▶ YOUR ASSIGNMENT
Pull out every line in the records below containing the string "that". Matching is case-sensitive.
══ INFORMATION ══
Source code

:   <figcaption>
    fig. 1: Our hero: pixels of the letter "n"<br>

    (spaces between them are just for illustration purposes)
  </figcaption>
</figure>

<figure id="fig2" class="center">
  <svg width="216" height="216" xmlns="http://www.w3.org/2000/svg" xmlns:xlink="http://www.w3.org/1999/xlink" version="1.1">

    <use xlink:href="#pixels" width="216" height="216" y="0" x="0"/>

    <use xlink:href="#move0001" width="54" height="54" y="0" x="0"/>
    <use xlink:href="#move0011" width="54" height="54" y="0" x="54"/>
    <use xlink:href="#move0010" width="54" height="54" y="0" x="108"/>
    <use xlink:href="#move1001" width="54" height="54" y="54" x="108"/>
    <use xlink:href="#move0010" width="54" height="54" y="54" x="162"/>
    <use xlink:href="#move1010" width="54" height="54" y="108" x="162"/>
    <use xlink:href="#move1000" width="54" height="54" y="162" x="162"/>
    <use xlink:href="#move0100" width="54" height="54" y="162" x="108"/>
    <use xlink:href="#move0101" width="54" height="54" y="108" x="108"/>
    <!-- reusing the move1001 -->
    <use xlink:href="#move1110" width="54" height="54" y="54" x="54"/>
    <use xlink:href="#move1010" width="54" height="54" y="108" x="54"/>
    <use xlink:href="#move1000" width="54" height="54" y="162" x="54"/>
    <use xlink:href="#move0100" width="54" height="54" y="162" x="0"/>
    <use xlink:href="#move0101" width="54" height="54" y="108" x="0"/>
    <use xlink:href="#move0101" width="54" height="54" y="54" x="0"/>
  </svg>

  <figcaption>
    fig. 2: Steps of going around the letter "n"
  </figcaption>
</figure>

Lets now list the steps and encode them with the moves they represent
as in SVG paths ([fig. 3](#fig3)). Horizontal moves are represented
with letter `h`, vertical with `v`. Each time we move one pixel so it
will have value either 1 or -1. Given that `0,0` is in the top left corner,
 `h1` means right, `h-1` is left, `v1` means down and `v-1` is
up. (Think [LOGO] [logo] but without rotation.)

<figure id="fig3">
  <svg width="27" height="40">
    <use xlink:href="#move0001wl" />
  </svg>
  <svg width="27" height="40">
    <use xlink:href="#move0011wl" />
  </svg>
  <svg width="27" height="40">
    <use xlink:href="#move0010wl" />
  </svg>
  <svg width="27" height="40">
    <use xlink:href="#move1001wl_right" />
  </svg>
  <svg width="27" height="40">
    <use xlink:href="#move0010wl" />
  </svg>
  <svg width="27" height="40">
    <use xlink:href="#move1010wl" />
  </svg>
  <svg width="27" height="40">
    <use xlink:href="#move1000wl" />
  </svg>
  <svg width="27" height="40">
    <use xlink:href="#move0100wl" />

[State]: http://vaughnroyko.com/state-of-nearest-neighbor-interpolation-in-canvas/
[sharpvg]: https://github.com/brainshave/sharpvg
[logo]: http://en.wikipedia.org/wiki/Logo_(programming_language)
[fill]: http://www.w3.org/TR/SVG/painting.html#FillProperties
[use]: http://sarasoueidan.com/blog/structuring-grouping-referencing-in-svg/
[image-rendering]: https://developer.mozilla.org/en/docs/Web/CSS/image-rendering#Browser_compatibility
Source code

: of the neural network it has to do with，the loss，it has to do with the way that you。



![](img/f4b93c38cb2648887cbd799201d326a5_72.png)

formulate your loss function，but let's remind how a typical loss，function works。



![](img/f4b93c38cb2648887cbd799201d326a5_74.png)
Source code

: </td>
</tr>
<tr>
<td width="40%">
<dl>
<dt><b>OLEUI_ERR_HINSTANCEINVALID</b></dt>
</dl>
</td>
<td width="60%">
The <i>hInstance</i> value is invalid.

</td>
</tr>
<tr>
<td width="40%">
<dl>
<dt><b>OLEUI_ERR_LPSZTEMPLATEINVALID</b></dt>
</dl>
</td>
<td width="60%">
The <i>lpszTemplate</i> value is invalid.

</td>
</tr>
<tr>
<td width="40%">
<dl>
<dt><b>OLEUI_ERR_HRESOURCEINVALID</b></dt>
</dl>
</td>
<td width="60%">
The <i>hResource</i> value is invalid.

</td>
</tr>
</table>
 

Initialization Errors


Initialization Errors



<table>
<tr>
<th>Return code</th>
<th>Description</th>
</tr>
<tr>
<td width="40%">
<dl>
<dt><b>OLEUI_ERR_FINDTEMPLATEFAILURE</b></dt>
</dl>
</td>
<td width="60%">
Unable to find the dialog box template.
═══
▶ RESPONSE
will have value either 1 or -1. Given that `0,0` is in the top left corner,
: of the neural network it has to do with，the loss，it has to do with the way that you。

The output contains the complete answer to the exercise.